By Gina Lee
Investing.com – The dollar was up on Wednesday morning in Asia, but investors are avoiding big moves and risks ahead of the U.S. presidential election on Nov. 3. In Europe, reports that France could reintroduce a national lockdown to curb the spread of COVID-19 sent the Euro tumbling against the dollar.
The U.S. Dollar Index that tracks the greenback against a basket of other currencies was up 0.22% to 93.127 by 10:05 PM ET (2:05 AM GMT). The euro was down against the dollar on Wednesday, a third consecutive trading session in the red for the single currency.
Despite its gains, sentiment for the greenback showed signs of turning bearish, with the election less than a week away. Some investors are prepping for increased volatility in the market over the second wave of COVID-19 cases in Europe and the U.S threatening economic growth and the uncertainty over the election outcome keeping investors on tenterhooks.
“The COVID-19 spike is certainly a concern for France and southern Europe, so the euro’s upside is heavy … I don’t expect the dollar to gain much against elsewhere, because people have been overly complacent about how markets will react after the U.S. election,” IG Securities senior foreign exchange strategist Junichi Ishikawa told Reuters.
French President Emmanuel Macron is due to give a televised address later in the day. Although no details about what the speech will cover were given, it is widely expected that the government will re-impose a national lockdown starting Thursday.
But the focus remains on the U.S., which is also struggling with its own second wave.
U.S. polls show that Democrat candidate Joe Biden is ahead of incumbent President Donald Trump, but memories of Trump’s surprise victory four years ago has some investors wary of predicting the election outcome. The possibility of a disputed election as legal battles between the two parties over how to count the votes already cast continue, will be negative for the dollar. The dollar received an additional blow after Trump admitted that it was unlikely that Congress would pass the latest stimulus measures before the election
The USD/JPY pair inched up 0.03% to 104.44. The dollar steadied against the safe-haven yen, with Tuesday’s decline seeing it near a one-month low.

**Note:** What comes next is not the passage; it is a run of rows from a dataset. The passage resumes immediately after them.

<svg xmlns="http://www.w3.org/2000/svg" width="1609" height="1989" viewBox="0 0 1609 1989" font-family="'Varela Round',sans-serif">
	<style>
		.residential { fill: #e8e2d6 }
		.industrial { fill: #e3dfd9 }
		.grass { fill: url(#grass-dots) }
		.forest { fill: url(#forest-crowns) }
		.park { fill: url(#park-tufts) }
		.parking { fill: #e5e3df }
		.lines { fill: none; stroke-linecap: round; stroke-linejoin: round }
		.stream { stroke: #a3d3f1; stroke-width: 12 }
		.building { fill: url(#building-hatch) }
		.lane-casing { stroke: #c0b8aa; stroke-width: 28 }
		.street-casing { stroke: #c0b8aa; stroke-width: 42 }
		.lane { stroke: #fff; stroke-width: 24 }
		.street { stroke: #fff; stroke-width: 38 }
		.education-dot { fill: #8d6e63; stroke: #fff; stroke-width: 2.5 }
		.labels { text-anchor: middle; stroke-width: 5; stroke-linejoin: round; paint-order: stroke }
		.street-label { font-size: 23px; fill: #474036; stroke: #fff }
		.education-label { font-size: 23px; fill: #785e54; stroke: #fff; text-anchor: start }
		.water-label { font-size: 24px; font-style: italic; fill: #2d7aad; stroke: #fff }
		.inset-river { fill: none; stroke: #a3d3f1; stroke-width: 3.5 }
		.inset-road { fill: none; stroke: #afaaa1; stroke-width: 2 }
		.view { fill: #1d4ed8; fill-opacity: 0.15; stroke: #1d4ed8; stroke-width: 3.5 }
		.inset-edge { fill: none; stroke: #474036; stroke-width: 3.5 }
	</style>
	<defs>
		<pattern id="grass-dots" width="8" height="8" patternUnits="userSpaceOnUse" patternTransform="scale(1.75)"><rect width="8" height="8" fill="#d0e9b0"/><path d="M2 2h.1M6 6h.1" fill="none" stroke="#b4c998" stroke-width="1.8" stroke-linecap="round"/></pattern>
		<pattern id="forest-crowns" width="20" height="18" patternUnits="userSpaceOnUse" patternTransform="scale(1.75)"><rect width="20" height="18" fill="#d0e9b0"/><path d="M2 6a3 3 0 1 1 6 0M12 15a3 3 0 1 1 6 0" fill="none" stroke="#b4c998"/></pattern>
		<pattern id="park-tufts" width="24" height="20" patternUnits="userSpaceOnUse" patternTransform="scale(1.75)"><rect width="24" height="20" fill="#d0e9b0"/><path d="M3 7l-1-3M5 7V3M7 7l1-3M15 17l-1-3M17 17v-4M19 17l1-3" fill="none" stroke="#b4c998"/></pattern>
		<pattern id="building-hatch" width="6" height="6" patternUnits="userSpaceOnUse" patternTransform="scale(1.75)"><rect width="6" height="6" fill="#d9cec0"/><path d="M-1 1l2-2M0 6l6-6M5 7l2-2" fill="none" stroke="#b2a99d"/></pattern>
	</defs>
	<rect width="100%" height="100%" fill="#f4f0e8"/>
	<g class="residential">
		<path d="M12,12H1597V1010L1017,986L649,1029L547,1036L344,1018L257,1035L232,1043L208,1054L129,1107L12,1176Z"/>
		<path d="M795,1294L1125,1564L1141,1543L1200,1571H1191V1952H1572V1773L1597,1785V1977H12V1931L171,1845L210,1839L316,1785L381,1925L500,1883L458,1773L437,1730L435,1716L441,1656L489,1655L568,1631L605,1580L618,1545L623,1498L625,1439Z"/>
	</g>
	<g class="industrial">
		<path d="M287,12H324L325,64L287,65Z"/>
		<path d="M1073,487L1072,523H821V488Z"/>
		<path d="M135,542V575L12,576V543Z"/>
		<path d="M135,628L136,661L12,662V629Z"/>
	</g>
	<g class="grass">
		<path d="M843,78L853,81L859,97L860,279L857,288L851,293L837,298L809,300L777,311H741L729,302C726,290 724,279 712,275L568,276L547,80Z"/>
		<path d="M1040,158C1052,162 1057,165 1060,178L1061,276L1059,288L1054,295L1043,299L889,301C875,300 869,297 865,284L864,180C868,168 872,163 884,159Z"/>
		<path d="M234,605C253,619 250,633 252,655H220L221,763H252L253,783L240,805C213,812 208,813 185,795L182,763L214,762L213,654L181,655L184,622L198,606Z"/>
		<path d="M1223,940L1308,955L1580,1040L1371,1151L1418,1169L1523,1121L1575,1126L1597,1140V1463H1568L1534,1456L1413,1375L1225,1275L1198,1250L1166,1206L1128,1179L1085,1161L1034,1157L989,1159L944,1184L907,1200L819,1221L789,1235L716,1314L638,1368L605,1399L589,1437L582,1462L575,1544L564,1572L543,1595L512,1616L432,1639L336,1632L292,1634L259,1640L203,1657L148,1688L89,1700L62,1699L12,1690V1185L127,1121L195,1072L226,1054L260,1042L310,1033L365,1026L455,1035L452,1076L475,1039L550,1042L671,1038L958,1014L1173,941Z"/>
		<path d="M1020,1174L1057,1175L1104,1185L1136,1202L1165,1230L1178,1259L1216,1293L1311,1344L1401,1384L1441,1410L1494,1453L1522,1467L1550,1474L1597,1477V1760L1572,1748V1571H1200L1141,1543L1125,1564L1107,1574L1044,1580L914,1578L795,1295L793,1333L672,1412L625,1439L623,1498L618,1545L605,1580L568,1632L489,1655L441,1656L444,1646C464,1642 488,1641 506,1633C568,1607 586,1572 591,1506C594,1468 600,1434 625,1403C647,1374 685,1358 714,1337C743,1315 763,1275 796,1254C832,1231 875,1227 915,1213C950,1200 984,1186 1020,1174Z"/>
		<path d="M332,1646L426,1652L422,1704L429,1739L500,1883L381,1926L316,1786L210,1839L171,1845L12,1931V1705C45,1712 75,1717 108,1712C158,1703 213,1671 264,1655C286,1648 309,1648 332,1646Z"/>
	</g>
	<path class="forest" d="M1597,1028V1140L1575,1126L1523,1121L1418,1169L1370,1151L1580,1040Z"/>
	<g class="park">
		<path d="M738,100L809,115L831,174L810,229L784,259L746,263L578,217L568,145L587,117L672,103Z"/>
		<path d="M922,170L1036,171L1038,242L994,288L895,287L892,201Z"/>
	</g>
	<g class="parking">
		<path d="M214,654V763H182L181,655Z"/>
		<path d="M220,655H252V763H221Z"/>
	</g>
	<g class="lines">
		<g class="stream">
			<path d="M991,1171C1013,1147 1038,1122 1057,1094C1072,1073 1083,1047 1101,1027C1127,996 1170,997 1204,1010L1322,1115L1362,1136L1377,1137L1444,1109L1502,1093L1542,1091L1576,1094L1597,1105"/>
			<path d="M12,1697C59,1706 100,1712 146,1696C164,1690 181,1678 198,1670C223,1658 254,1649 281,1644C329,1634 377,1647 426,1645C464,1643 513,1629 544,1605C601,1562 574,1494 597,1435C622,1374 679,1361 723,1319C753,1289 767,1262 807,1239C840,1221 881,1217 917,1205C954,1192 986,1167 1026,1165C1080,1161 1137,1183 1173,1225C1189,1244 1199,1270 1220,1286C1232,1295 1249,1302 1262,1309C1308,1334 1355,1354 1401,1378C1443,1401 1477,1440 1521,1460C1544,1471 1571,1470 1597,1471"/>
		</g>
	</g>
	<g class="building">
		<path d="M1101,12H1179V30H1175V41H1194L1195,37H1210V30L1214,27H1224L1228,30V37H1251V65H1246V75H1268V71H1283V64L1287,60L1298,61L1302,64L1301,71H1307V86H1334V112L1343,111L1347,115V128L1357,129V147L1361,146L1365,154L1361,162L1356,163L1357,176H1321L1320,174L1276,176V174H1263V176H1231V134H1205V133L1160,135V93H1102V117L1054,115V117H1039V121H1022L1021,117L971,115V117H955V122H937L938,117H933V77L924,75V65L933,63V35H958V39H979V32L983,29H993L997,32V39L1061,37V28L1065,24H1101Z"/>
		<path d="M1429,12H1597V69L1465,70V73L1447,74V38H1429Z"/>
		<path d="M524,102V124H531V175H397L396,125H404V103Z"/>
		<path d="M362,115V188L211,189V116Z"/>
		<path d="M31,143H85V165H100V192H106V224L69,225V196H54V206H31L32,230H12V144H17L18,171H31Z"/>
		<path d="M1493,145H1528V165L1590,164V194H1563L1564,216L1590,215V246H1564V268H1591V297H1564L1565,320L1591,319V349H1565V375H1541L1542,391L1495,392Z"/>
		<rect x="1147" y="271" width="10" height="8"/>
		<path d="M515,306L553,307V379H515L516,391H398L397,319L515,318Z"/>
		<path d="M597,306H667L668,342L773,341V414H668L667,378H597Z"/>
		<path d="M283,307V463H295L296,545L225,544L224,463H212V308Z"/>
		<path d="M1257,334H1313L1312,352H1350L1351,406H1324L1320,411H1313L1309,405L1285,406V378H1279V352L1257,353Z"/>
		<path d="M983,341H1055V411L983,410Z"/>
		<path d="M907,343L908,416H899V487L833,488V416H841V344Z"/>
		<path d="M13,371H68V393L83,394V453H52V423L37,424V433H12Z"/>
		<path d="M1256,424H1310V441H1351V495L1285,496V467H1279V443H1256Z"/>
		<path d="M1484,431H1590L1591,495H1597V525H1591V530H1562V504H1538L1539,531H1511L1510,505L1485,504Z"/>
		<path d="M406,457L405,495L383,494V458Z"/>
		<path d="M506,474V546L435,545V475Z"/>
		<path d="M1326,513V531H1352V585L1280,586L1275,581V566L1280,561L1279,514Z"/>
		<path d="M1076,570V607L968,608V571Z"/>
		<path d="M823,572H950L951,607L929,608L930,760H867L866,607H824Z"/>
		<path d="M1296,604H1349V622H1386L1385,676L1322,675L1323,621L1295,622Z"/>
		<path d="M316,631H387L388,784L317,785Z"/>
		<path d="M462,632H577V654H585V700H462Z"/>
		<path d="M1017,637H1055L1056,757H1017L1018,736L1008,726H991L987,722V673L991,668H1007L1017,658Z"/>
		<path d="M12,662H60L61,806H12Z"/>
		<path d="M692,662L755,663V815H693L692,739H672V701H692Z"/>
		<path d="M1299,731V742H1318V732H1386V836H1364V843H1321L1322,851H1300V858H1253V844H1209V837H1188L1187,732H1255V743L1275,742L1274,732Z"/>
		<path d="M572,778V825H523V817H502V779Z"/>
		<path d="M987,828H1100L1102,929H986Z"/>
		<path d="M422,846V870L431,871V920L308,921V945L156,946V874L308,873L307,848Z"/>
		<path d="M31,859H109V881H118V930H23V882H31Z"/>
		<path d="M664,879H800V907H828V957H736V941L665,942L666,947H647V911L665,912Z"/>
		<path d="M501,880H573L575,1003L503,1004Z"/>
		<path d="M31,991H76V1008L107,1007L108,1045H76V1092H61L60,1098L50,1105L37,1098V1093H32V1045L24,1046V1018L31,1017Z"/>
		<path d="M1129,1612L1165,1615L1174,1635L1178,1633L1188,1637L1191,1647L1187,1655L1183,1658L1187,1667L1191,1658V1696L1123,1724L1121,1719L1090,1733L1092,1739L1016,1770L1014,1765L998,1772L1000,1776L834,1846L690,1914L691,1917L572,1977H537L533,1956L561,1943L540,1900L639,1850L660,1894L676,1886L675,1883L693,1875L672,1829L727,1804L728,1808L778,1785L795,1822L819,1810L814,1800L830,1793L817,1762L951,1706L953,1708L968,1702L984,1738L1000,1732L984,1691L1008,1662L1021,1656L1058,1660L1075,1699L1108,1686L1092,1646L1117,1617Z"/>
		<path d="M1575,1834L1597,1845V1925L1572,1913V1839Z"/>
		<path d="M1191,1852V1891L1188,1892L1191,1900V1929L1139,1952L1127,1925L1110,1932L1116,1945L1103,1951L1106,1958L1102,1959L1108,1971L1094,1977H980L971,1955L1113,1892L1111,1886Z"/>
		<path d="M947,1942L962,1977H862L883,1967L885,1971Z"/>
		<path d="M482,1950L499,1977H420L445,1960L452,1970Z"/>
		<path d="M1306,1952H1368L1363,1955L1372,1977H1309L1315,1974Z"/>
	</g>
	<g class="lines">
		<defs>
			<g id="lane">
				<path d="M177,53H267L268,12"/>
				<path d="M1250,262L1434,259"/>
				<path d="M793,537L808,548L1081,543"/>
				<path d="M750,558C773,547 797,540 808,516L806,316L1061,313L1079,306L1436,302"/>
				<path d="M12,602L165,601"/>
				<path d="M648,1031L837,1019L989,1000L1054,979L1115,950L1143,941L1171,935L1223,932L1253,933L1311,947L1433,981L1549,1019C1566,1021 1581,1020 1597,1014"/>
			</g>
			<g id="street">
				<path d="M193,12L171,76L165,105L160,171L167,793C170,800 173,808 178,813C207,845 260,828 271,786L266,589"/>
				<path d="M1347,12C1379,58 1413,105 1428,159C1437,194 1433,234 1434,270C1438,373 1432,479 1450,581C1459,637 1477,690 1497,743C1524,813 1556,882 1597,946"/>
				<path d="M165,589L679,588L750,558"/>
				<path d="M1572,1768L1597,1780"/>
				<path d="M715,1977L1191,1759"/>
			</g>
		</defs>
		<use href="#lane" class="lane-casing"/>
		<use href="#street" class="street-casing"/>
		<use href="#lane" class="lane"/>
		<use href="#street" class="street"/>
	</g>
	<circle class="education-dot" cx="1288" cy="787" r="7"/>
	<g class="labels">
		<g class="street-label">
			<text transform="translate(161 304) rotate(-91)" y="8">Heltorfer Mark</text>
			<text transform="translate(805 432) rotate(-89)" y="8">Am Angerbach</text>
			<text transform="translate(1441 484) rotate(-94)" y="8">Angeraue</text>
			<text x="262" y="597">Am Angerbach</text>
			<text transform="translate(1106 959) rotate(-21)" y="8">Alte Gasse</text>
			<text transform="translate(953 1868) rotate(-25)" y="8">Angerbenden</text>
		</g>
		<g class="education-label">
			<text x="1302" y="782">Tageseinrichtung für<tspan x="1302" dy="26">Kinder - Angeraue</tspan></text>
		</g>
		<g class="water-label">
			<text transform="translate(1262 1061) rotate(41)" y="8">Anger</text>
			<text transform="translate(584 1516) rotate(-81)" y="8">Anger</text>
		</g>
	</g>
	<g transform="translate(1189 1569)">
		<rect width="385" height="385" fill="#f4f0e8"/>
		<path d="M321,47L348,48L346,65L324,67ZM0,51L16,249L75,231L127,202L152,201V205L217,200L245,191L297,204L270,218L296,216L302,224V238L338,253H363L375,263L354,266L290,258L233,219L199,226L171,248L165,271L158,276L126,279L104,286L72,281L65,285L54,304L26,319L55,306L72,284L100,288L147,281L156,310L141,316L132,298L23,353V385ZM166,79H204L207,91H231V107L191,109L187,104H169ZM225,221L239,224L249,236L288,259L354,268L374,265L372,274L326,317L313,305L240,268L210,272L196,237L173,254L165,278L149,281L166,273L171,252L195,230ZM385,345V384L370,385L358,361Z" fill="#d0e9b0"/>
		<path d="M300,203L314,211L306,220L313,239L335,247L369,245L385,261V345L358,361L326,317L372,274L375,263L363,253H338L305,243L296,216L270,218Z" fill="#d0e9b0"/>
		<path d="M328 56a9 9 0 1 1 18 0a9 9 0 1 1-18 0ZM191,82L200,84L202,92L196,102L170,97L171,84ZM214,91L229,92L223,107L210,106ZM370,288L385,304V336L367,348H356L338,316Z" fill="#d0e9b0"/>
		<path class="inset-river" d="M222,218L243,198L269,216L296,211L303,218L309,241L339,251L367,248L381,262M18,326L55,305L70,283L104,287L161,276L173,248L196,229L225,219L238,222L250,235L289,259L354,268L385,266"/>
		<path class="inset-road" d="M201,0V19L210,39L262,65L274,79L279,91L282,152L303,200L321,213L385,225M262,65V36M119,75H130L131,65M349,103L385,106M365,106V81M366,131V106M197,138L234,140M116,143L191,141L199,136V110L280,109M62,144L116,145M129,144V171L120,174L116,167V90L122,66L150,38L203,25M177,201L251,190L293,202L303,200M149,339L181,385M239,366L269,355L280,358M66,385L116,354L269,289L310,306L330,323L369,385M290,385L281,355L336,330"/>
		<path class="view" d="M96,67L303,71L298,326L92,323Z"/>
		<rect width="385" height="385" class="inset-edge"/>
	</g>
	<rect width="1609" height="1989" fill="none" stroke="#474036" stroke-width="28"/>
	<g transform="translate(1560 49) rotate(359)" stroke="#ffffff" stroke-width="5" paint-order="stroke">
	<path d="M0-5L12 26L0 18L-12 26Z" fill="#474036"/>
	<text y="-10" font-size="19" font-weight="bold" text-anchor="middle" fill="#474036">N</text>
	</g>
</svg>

The AUD/USD pair inched up 0.03% to 0.7130. The AUD’s gains were capped by data showing that Australia’s Consumer Price Index (CPI) rose 1.6% quarter-on-quarter during the previous quarter, higher than the 1.5% predicted in forecasts prepared by Investing.com. The Reserve Bank of Australia is also tipped to announce lower interest rates and increased government debt purchases after its next meeting on Nov. 3. Across the Tasman Sea, the NZD/USD pair inched down 0.06% to 0.6703.
The USD/CNY pair edged up 0.20% to 6.7180.
The GBP/USD pair inched down 0.06% to 1.3035. Investors are keeping an eye on the negotiations for a last-hour Brexit trade deal between the U.K. and the European Union, with the pound likely to be supported by increased hopes of a deal being reached between the two parties.